At the event, Di Cunningham, the outgoing Chair of Pride in Football, said:
“I’m a bit overwhelmed! One hundred people signed up for this; that’s LGBT fans, plus other stakeholders in football who are interested in LGBT inclusion.
“That is 100 people putting their heads together to solve some of the problems we still have. It isn’t all about celebrating how far we’ve come. We’ve still got to look at where we’ve got to go to. Events like today make me feel really, really good and hugely positive for the future.”
Their discussions are all the more important now considering FIFA’s recently re-emphasized rule allowing referees’ to end soccer matches if fans utter homophobic or racist chants.
Internationally, soccer has long struggled with eliminating hateful behavior amongst fans, but FIFA’s approach is just one of many ways to discourage queerphobia and make queer fans feel more welcome.
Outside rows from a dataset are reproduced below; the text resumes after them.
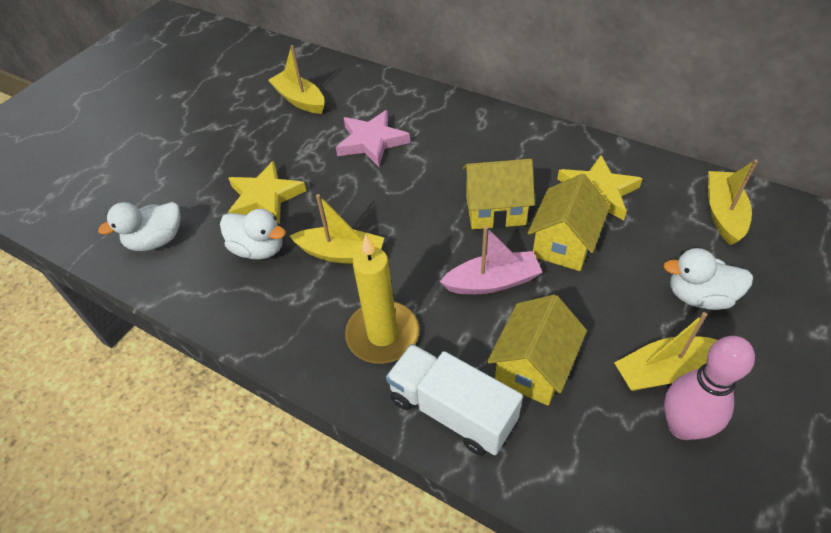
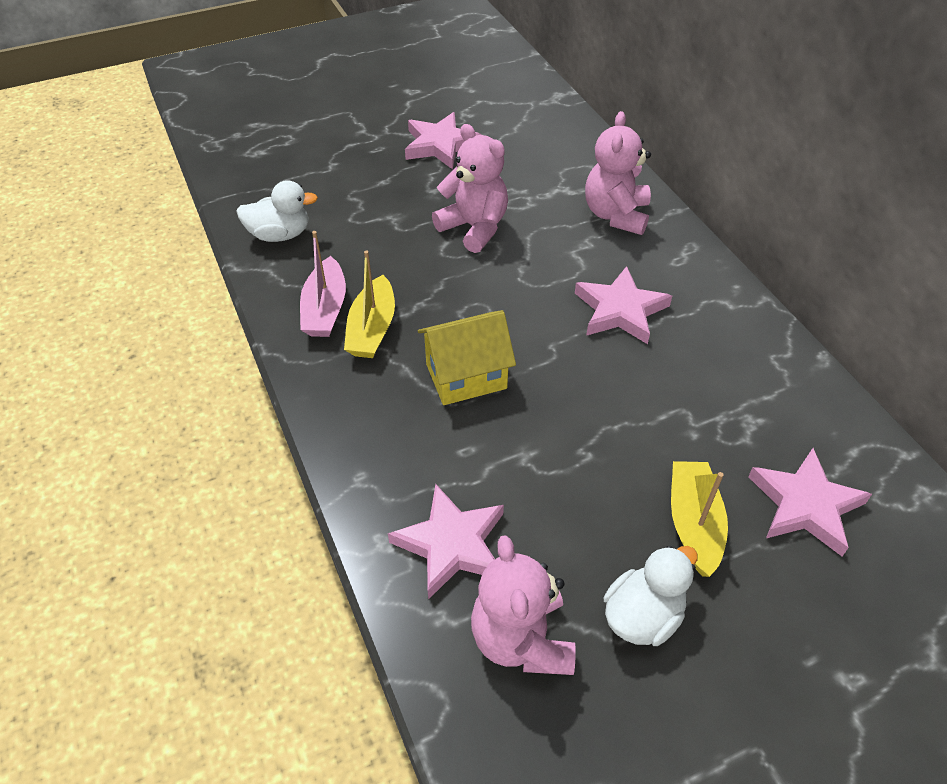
pink bowling pin: 1 -> 0
pink star: 1 -> 4
pink teddy bear: 0 -> 3
white duck: 3 -> 2
white truck: 1 -> 0
yellow boat: 4 -> 2
yellow candle: 1 -> 0
yellow house: 3 -> 1
yellow star: 2 -> 0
The Pride in Football website states:
It’s estimated that around 6% of the population are Lesbian, Gay, Bisexual and Trans; in football terms that’s more than 2000 LGBT fans at an average Premier League game or 5000 at Wembley. And yet more needs to be done to curb the homophobic abuse regularly heard in English and Welsh Football stadia, or to make LGBT supporters feel welcome.
That welcomeness is needed for athletes as well. A 2015 survey of 9,500 athletes from six English-speaking countries found 84% had witnessed homophobia in a sporting match and 80% didn’t feel safe being openly gay as a competitor or spectator.